A few years ago, the “H-word” meant very little to the average American pupil (other than it being a name they were forced to learn for history exams).
That’s certainly not the case today, with Lin-Manuel Miranda’s magnum opus putting that name up in lights — making it synonymous with Broadway, rap music and the “hottest ticket” in each town it visits.
Being a musical about our Founding Fathers, Hamilton bubbles with unique educational opportunities for students. But organizers behind the decade-defining musical playing at TPAC through Jan. 19 decided it wasn’t good enough to simply go to classrooms and babble on about the Revolutionary War.
Instead, kids get to create and perform their own history-themed performance projects through the Hamilton Education Program (or “EduHam” for short).
The program started with Hamilton: An American Musical on Broadway giving kids from Title I high schools the opportunity to not only see the groundbreaking show, but connect with its story on a deeper level as well.
John Overton High School student Mitchell Leander is one of over 2,100 kids from six states (including Tennessee, Kentucky, Louisiana, Mississippi, Ohio and Texas) participating in Nashville’s EduHam.
“This is a once in a lifetime opportunity,” Leander says “Bringing the stage closer to us to experience such a huge show even though we’re in high school is unbelievable.”
With Nashville marking its 25th participating city, Eduham at TPAC is set to take the program to over 155,000 students served nationwide.

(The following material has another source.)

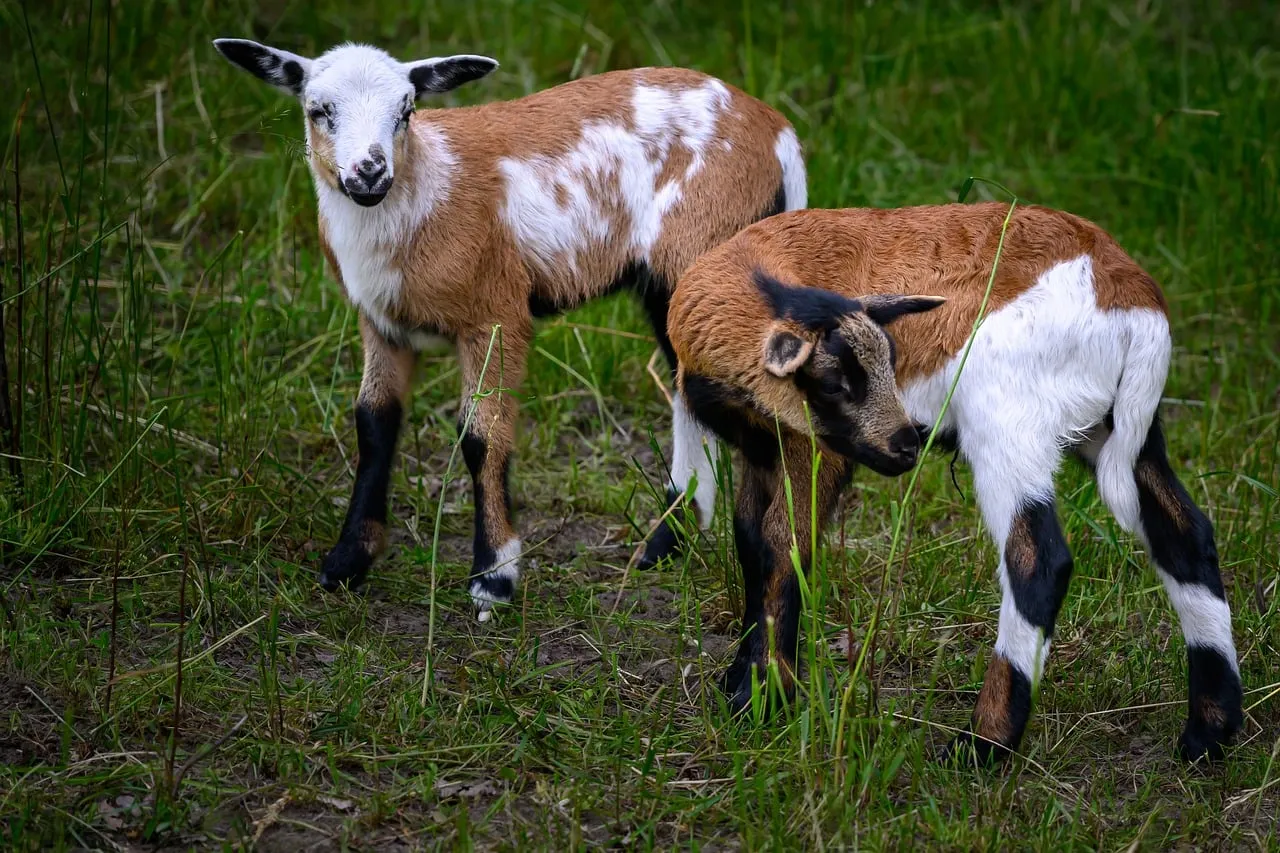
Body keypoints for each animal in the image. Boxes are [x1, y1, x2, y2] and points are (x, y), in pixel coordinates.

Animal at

EduHam is one of a number of educational history programs offered through the Gilder Lehrman Institute of American History, whose president James G. Basker started with Hamilton creator and producer Lin-Manuel Miranda and Jeffrey Seller, respectively, as well as the Rockefeller Foundation.
“Our goal is to ensure students have a shot to see Hamilton and use its words, music and staging to further their understanding and enjoyment of American history, music, and drama,” says Hamilton producer Jeffrey Seller.

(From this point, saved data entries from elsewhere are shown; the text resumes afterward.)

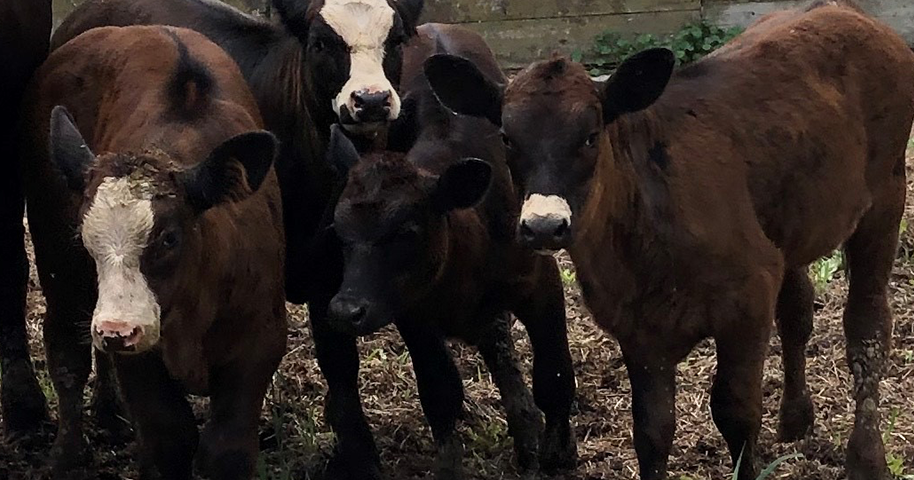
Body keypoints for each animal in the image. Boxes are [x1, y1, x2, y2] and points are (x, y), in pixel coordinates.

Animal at [19, 25, 287, 479]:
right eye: (85, 237)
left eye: (169, 238)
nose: (116, 329)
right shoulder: (139, 361)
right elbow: (169, 438)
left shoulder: (260, 341)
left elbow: (225, 449)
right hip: (59, 265)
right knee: (67, 350)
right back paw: (68, 452)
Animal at [323, 26, 576, 480]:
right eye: (339, 233)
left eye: (407, 231)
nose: (345, 310)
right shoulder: (410, 312)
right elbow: (440, 393)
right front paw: (450, 463)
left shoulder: (541, 281)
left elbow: (555, 373)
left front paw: (557, 452)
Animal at [424, 1, 914, 479]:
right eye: (507, 138)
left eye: (591, 136)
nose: (544, 225)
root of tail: (848, 12)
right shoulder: (637, 329)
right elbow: (652, 431)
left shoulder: (747, 298)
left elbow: (735, 413)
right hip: (791, 221)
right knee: (796, 309)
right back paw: (795, 419)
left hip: (887, 193)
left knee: (867, 325)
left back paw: (866, 458)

Participating students from 38 high schools spent several weeks studying American history — specifically the era of Alexander Hamilton and the Founding Fathers — and integrating what they’ve learned into a musical/artistic format.
On Jan. 16, thousands of students not only get a chance to see the musical, but they also get to ask the cast questions during a personalized talkback. In addition, selected students get to perform their own artistic projects on the big stage for a special showcase. They get to sing, dance, rap and strum their hearts out as they make history come alive in front of a crowd of their peers on the Hamilton stage.
“You have to create a piece of art, write a little bit about it, explain why it’s important to you, and your personal inspiration behind it,” says John Overton High School student Zoe Newcomb.
JOHS theatre teacher (and director of the 31-member ‘Bobcat Players’) Gina Kelley reminds us why this education program is truly a miracle — it has made both theatre and history cool to high schoolers.
“The most amazing thing about the program is it takes kids from a space where they’re reading about history on a page and then all of a sudden they get to see it all right in front of them,” Kelley explains. “They get to see that human emotion, and then you add in the beats and the spoken word. It just sucks them right in.”
Overton student Mateen Hasan will be one of the selected young artists performing an original piece on the Jackson Hall stage for Nashville’s EduHam.
“They told me this morning that I’ll be performing a song I wrote on stage at EduHam,” Hasan says. “There’s definitely a little pressure, but I can’t wait to get on stage and see the cast perspective, experience what they experience and see what they see.”